◆ Records to use:
◆ ◆ ◆ ◆ ◆

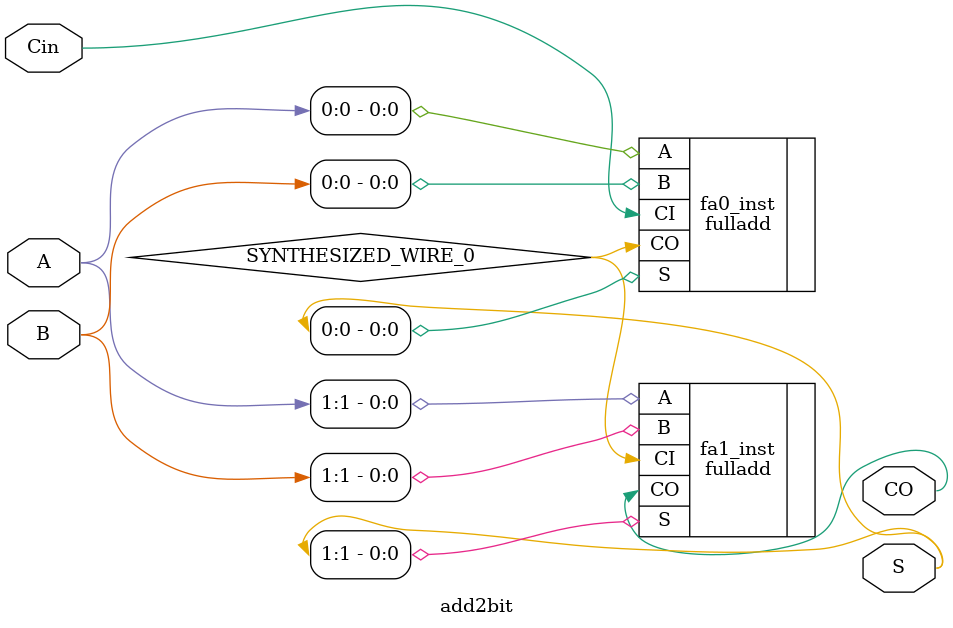
<source format=v>


module add2bit(
	Cin,
	A,
	B,
	CO,
	S
);


input wire	Cin;
input wire	[1:0] A;
input wire	[1:0] B;
output wire	CO;
output wire	[1:0] S;

wire	SYNTHESIZED_WIRE_0;





fulladd	fa0_inst(
	.CI(Cin),
	.B(B[0]),
	.A(A[0]),
	.CO(SYNTHESIZED_WIRE_0),
	.S(S[0]));


fulladd	fa1_inst(
	.CI(SYNTHESIZED_WIRE_0),
	.B(B[1]),
	.A(A[1]),
	.CO(CO),
	.S(S[1]));


endmodule

</source>
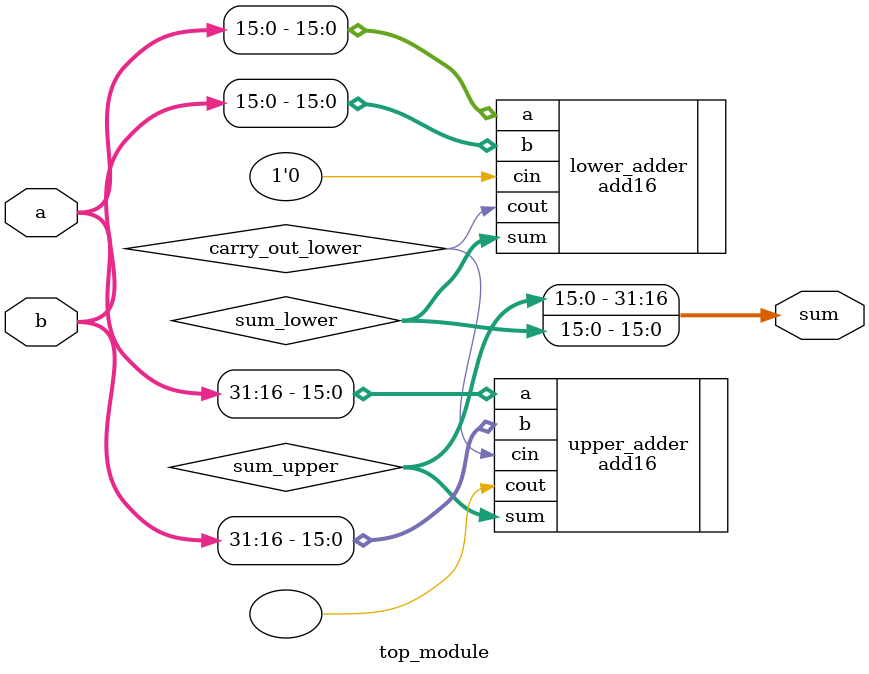
<source format=v>
module top_module (
    input [31:0] a,
    input [31:0] b,
    output [31:0] sum
);
    wire [15:0] sum_lower;
    wire [15:0] sum_upper;
    wire carry_out_lower;

    add16 lower_adder (
        .a(a[15:0]),
        .b(b[15:0]),
        .cin(1'b0),
        .sum(sum_lower),
        .cout(carry_out_lower)
    );

    add16 upper_adder (
        .a(a[31:16]),
        .b(b[31:16]),
        .cin(carry_out_lower),
        .sum(sum_upper),
        .cout(/* this carry out is ignored*/)
    );

    assign sum = {sum_upper, sum_lower};
endmodule
</source>
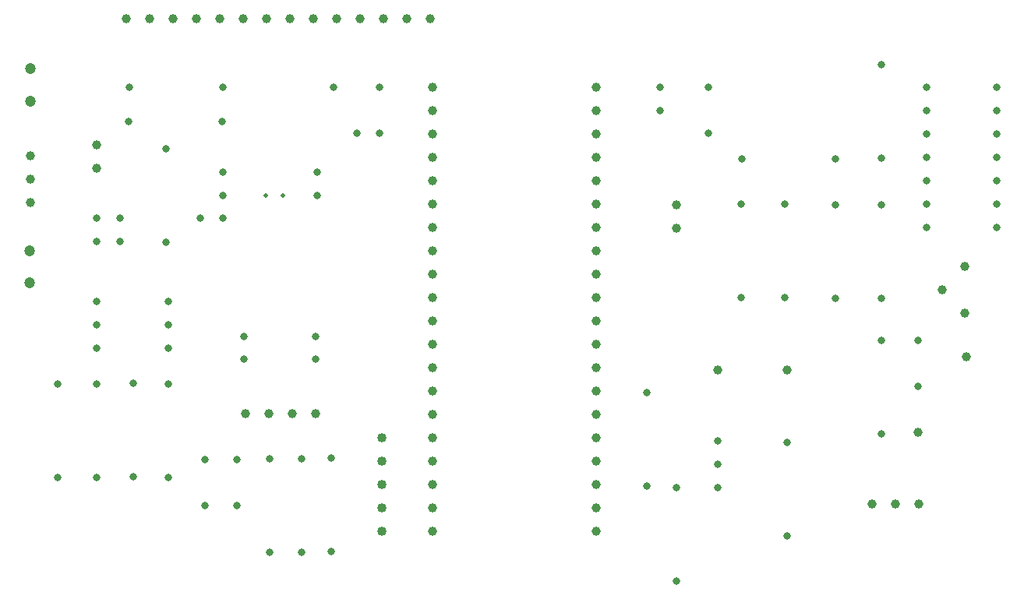
<source format=gbr>
%TF.GenerationSoftware,KiCad,Pcbnew,9.0.7*%
%TF.CreationDate,2026-01-28T19:50:43+01:00*%
%TF.ProjectId,pico-radio-9,7069636f-2d72-4616-9469-6f2d392e6b69,rev?*%
%TF.SameCoordinates,Original*%
%TF.FileFunction,Plated,1,2,PTH,Drill*%
%TF.FilePolarity,Positive*%
%FSLAX46Y46*%
G04 Gerber Fmt 4.6, Leading zero omitted, Abs format (unit mm)*
G04 Created by KiCad (PCBNEW 9.0.7) date 2026-01-28 19:50:43*
%MOMM*%
%LPD*%
G01*
G04 APERTURE LIST*
%TA.AperFunction,ComponentDrill*%
%ADD10C,0.500000*%
%TD*%
%TA.AperFunction,ComponentDrill*%
%ADD11C,0.800000*%
%TD*%
%TA.AperFunction,ComponentDrill*%
%ADD12C,1.000000*%
%TD*%
%TA.AperFunction,ComponentDrill*%
%ADD13C,1.016000*%
%TD*%
%TA.AperFunction,ComponentDrill*%
%ADD14C,1.200000*%
%TD*%
G04 APERTURE END LIST*
D10*
%TO.C,Y1*%
X75325000Y-50275000D03*
X77225000Y-50275000D03*
D11*
%TO.C,R2*%
X52725000Y-70775000D03*
X52725000Y-80935000D03*
%TO.C,C2*%
X56975000Y-52775000D03*
%TO.C,C1*%
X56975000Y-55275000D03*
%TO.C,Q2*%
X56975000Y-61775000D03*
X56975000Y-64315000D03*
X56975000Y-66855000D03*
%TO.C,R4*%
X56975000Y-70775000D03*
X56975000Y-80935000D03*
%TO.C,C2*%
X59475000Y-52775000D03*
%TO.C,C1*%
X59475000Y-55275000D03*
%TO.C,L1*%
X60475000Y-42275000D03*
%TO.C,L4*%
X60565000Y-38525000D03*
%TO.C,R1*%
X60975000Y-70695000D03*
X60975000Y-80855000D03*
%TO.C,L3*%
X64475000Y-45195000D03*
X64475000Y-55355000D03*
%TO.C,Q1*%
X64725000Y-61775000D03*
X64725000Y-64315000D03*
X64725000Y-66855000D03*
%TO.C,R3*%
X64725000Y-70775000D03*
X64725000Y-80935000D03*
%TO.C,C3*%
X68225000Y-52775000D03*
%TO.C,C14*%
X68750000Y-79000000D03*
X68750000Y-84000000D03*
%TO.C,L1*%
X70635000Y-42275000D03*
%TO.C,L4*%
X70725000Y-38525000D03*
%TO.C,C6*%
X70725000Y-47775000D03*
X70725000Y-50275000D03*
%TO.C,C3*%
X70725000Y-52775000D03*
%TO.C,C13*%
X72250000Y-79000000D03*
X72250000Y-84000000D03*
%TO.C,C5*%
X72975000Y-65569888D03*
X72975000Y-68069888D03*
%TO.C,R7*%
X75750000Y-78865000D03*
X75750000Y-89025000D03*
%TO.C,R5*%
X79250000Y-78865000D03*
X79250000Y-89025000D03*
%TO.C,C4*%
X80725000Y-65569888D03*
X80725000Y-68069888D03*
%TO.C,C8*%
X80975000Y-47775000D03*
X80975000Y-50275000D03*
%TO.C,JP3*%
X82475000Y-78775000D03*
X82475000Y-88935000D03*
%TO.C,C9*%
X82725000Y-38525000D03*
%TO.C,C10*%
X85225000Y-43525000D03*
%TO.C,C9*%
X87725000Y-38525000D03*
%TO.C,C10*%
X87725000Y-43525000D03*
%TO.C,R14*%
X116725000Y-71695000D03*
X116725000Y-81855000D03*
%TO.C,C11*%
X118225000Y-38525000D03*
X118225000Y-41025000D03*
%TO.C,JP5*%
X119975000Y-82025000D03*
X119975000Y-92185000D03*
%TO.C,C12*%
X123475000Y-38525000D03*
X123475000Y-43525000D03*
%TO.C,Q3*%
X124475000Y-76985000D03*
X124475000Y-79525000D03*
X124475000Y-82065000D03*
%TO.C,R13*%
X126975000Y-51195000D03*
X126975000Y-61355000D03*
%TO.C,R10*%
X127065000Y-46275000D03*
%TO.C,R12*%
X131725000Y-51195000D03*
X131725000Y-61355000D03*
%TO.C,JP4*%
X131975000Y-77115000D03*
X131975000Y-87275000D03*
%TO.C,R10*%
X137225000Y-46275000D03*
%TO.C,R8*%
X137225000Y-51275000D03*
X137225000Y-61435000D03*
%TO.C,R9*%
X142225000Y-36025000D03*
X142225000Y-46185000D03*
%TO.C,R11*%
X142225000Y-51275000D03*
X142225000Y-61435000D03*
%TO.C,R6*%
X142225000Y-66025000D03*
X142225000Y-76185000D03*
%TO.C,C7*%
X146225000Y-66025000D03*
X146225000Y-71025000D03*
%TO.C,U3*%
X147105000Y-38485000D03*
X147105000Y-41025000D03*
X147105000Y-43565000D03*
X147105000Y-46105000D03*
X147105000Y-48645000D03*
X147105000Y-51185000D03*
X147105000Y-53725000D03*
X154725000Y-38485000D03*
X154725000Y-41025000D03*
X154725000Y-43565000D03*
X154725000Y-46105000D03*
X154725000Y-48645000D03*
X154725000Y-51185000D03*
X154725000Y-53725000D03*
D12*
%TO.C,J3*%
X49750000Y-46000000D03*
X49750000Y-48540000D03*
X49750000Y-51080000D03*
%TO.C,L2*%
X56975000Y-44735000D03*
X56975000Y-47275000D03*
%TO.C,U2*%
X60205000Y-31025000D03*
X62745000Y-31025000D03*
X65285000Y-31025000D03*
X67825000Y-31025000D03*
X70365000Y-31025000D03*
X72905000Y-31025000D03*
%TO.C,J4*%
X73105000Y-74025000D03*
%TO.C,U2*%
X75445000Y-31025000D03*
%TO.C,J4*%
X75645000Y-74025000D03*
%TO.C,U2*%
X77985000Y-31025000D03*
%TO.C,J4*%
X78185000Y-74025000D03*
%TO.C,U2*%
X80525000Y-31025000D03*
%TO.C,J4*%
X80725000Y-74025000D03*
%TO.C,U2*%
X83065000Y-31025000D03*
X85605000Y-31025000D03*
X88145000Y-31025000D03*
X90685000Y-31025000D03*
X93225000Y-31025000D03*
%TO.C,A1*%
X93445000Y-38525000D03*
X93445000Y-41065000D03*
X93445000Y-43605000D03*
X93445000Y-46145000D03*
X93445000Y-48685000D03*
X93445000Y-51225000D03*
X93445000Y-53765000D03*
X93445000Y-56305000D03*
X93445000Y-58845000D03*
X93445000Y-61385000D03*
X93445000Y-63925000D03*
X93445000Y-66465000D03*
X93445000Y-69005000D03*
X93445000Y-71545000D03*
X93445000Y-74085000D03*
X93445000Y-76625000D03*
X93445000Y-79165000D03*
X93445000Y-81705000D03*
X93445000Y-84245000D03*
X93445000Y-86785000D03*
X111225000Y-38525000D03*
X111225000Y-41065000D03*
X111225000Y-43605000D03*
X111225000Y-46145000D03*
X111225000Y-48685000D03*
X111225000Y-51225000D03*
X111225000Y-53765000D03*
X111225000Y-56305000D03*
X111225000Y-58845000D03*
X111225000Y-61385000D03*
X111225000Y-63925000D03*
X111225000Y-66465000D03*
X111225000Y-69005000D03*
X111225000Y-71545000D03*
X111225000Y-74085000D03*
X111225000Y-76625000D03*
X111225000Y-79165000D03*
X111225000Y-81705000D03*
X111225000Y-84245000D03*
X111225000Y-86785000D03*
%TO.C,SW1*%
X119975000Y-51275000D03*
X119975000Y-53815000D03*
%TO.C,BZ1*%
X124425000Y-69275000D03*
X132025000Y-69275000D03*
%TO.C,J5*%
X141185000Y-83775000D03*
X143725000Y-83775000D03*
%TO.C,TP1*%
X146225000Y-76025000D03*
%TO.C,J5*%
X146265000Y-83775000D03*
%TO.C,RV1*%
X148815000Y-60525000D03*
X151315000Y-58025000D03*
X151315000Y-63025000D03*
%TO.C,TP2*%
X151475000Y-67775000D03*
D13*
%TO.C,U4*%
X87975000Y-76615000D03*
X87975000Y-79155000D03*
X87975000Y-81695000D03*
X87975000Y-84235000D03*
X87975000Y-86775000D03*
D14*
%TO.C,J2*%
X49725000Y-56275000D03*
X49725000Y-59775000D03*
%TO.C,J1*%
X49750000Y-36500000D03*
X49750000Y-40000000D03*
M02*

</source>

◆ ◆ ◆ ◆ ◆

◆ What you are asked to do:
Word for word, restate the lines of the listing above starting at the line with "X56975000Y-44735000D03*" and ending at the line with "X93445000Y-71545000D03*", and nothing outside them.

◆ Result for this exercise:
X56975000Y-44735000D03*
X56975000Y-47275000D03*
%TO.C,U2*%
X60205000Y-31025000D03*
X62745000Y-31025000D03*
X65285000Y-31025000D03*
X67825000Y-31025000D03*
X70365000Y-31025000D03*
X72905000Y-31025000D03*
%TO.C,J4*%
X73105000Y-74025000D03*
%TO.C,U2*%
X75445000Y-31025000D03*
%TO.C,J4*%
X75645000Y-74025000D03*
%TO.C,U2*%
X77985000Y-31025000D03*
%TO.C,J4*%
X78185000Y-74025000D03*
%TO.C,U2*%
X80525000Y-31025000D03*
%TO.C,J4*%
X80725000Y-74025000D03*
%TO.C,U2*%
X83065000Y-31025000D03*
X85605000Y-31025000D03*
X88145000Y-31025000D03*
X90685000Y-31025000D03*
X93225000Y-31025000D03*
%TO.C,A1*%
X93445000Y-38525000D03*
X93445000Y-41065000D03*
X93445000Y-43605000D03*
X93445000Y-46145000D03*
X93445000Y-48685000D03*
X93445000Y-51225000D03*
X93445000Y-53765000D03*
X93445000Y-56305000D03*
X93445000Y-58845000D03*
X93445000Y-61385000D03*
X93445000Y-63925000D03*
X93445000Y-66465000D03*
X93445000Y-69005000D03*
X93445000Y-71545000D03*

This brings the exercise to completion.